Outra questão seria essa supervalorização do jogador de futebol. Quantas crianças não gostariam de ser um Ronaldo ou Neymar da vida? Quantas não deixam de ir à escola para estarem no campo de várzea esperando o olheiro chegar e enxergá-las? Milhares... Num país onde não se precisa ir à escola pra ficar famoso e rico, bastando apenas jogar futebol, qual o papel da educação afinal? O que é mais vantajoso: estudar sete anos pra ser médico e trabalhar 24 horas num hospital público ou ser jogador de futebol e ganhar R$200 mil por partida? Mas quantos têm a real chance de brilhar, de ganhar milhões pra comprar uma casa pra mãe. Pouquíssimos...

A contra argumentação surge no que tange os empregos gerados, o crescimento no setor hoteleiro, recuperação das estradas e aeroportos. Isso já foi comprovado que o montante arrecadado com a copa não cobrirá os gastos que o governo vai ter. Em termos otimistas, quem sabe em longo prazo o investimento volte para os cofres públicos.
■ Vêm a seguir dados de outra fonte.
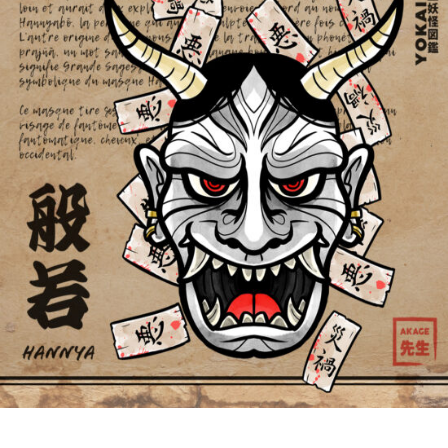
Hannya 般若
Sem contar que o congresso aprovou a flexibilização das licitações, ou seja, pode apresentar a proposta que quiser, com o preço que quiser, que o governo vai pagar. Brecha pra corrupção e superfaturamento das obras.

Uma vez, no interior de São Paulo, conheci um ex-jogador de futebol. Tinha foto com o Pelé e tudo. Havia jogado no Flamengo, no Bangu, no São Paulo, passando pelo Santos. Disse que teve que parar de jogar porque havia rompido os ligamentos do joelho. Mudou-se para uma cidade de quase 37 mil habitantes para treinar uma meia dúzia de garotos na única escolinha de futebol da cidade. Morava numa casa minúscula, com móveis antigos mas muito bem conservados e limpos. Na parede da sala, várias reportagens recortadas dos jornais do Rio e de São Paulo anunciando as vitórias dos times nos quais ele jogava. Enquanto olhava os recortes, sua esposa me servia uma fatia de bolo de limão com uma xícara de café. E todas as vezes que ouço ou leio sobre os salários dos atuais jogadores de futebol, me lembro daquele ilustre ex-jogador de futebol que foi descartado porque seu joelho já não o ajudava nos arranques. Era alcoólatra, depressivo e ainda batia na mulher. Como eu posso assistir a uma partida de futebol e ficar imune a esse tipo de coisa?

Sou brasileira, amapaense, moradora do bairro do Trem, Piratas da Batucada de coração, mas eu não gosto de futebol. Assim como tem baiano que não gosta de acarajé, gaúcho que não gosta de churrasco e americano que não gosta de McDonalds.